E é o meu mês preferido. Pelo menos hoje. Agora. Não, não é o meu mês preferido. Por mais que o tentasse dizer, não conseguia suportar a mentira ou melhor, esta pequena e curta inverdade. Mas gosto de Setembro. Houve uma altura que não gostava, mas agora gosto. Acontece-me muito disto.

Comecei a gostar de Setembro com os Earth, Wind & Fire e a música September que, embora me embale o Verão (é disco sound, aquele som de que não gosto, mas que não consigo evitar dançar), já promete o Outono, os dias mais frios, mas ainda não cinzentos, e a boa disposição. “Say do you remember // Dancing in September // Never was a cloudy day”. E há muitos anos que danço September. Vem com as festas dos amigos de sempre, por troca com as festas dos conhecidos de ocasião.

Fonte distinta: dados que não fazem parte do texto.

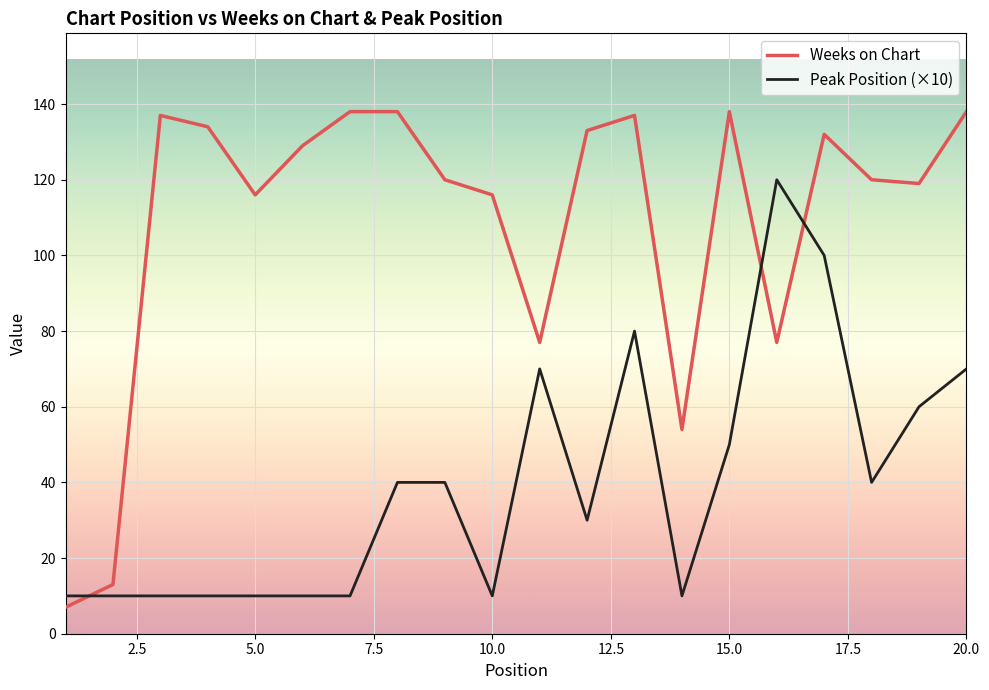

Which series has the largest total across all categories?

Weeks on Chart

É um mês que não é carne nem peixe, é uma salada mista. Ainda me permite ir à praia, mergulhar no mar e beber cervejas na esplanada com os amigos noite fora. Mas já me obriga ao casaquinho para evitar as constipações, talvez uma mantinha sobre as pernas e um copo de vinho tinto a acompanhar a Liga Nacional e dos Campeões.

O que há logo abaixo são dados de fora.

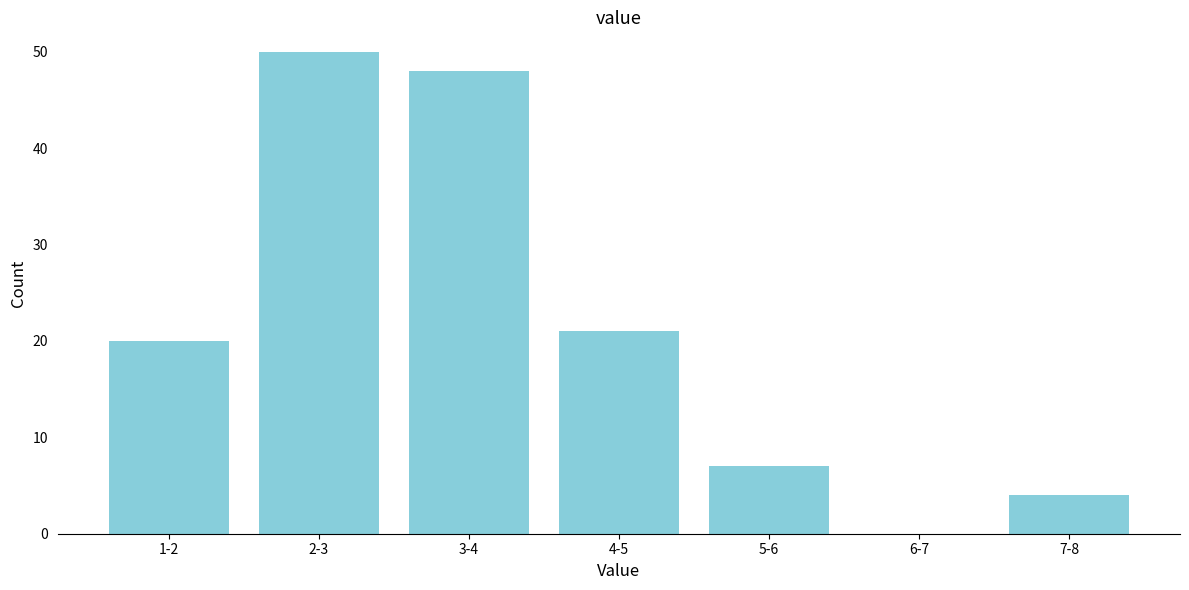

Reading left to right, transcribe all the data shown in this chart.

1-2=20	2-3=50	3-4=48	4-5=21	5-6=7	6-7=0	7-8=4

Setembro já me enterrou os amores de praia na areia e já me franqueia as portas para o amor de lareira, mais quentinho e sossegado.

Já consigo passear à beira-rio sem os magotes de gente que procura o fresco do rio – agora evitam-no por ser demasiado húmido –, e como se está bem aqui, à beira-rio, na polis de Leiria, quase sozinho, na companhia do vento que se levanta e me empurra caminho fora e me leva a pisar as folhas castanhas já caídas, e que os meus pés esmagam com um delicado som crocante, enquanto há ainda umas folhas verdes lá no alto que me protegem do sol e do cacimbo, que este mês tem de tudo.

Regressam as aulas e com elas o desejo de voltar, também eu, a frequentar a escola, voltar a ser adolescente e repetir os erros todos outra vez: Setembro é um mês de nostalgia, de saudade e de desejo melancólico. Um desejo mais quente que o de Agosto, este mais desassossegado.

Mas o melhor de tudo de Setembro, é que já é o princípio do próximo Verão. Não tarde nada já passei incólume o Natal, São Valentim, o Carnaval e a Páscoa. Com um pouco de sorte sobrevivo mesmo às eleições autárquicas e quando der por ela, estou de novo na praia, a viver amores de Verão.

É por tudo isto que gosto mesmo muito de Setembro.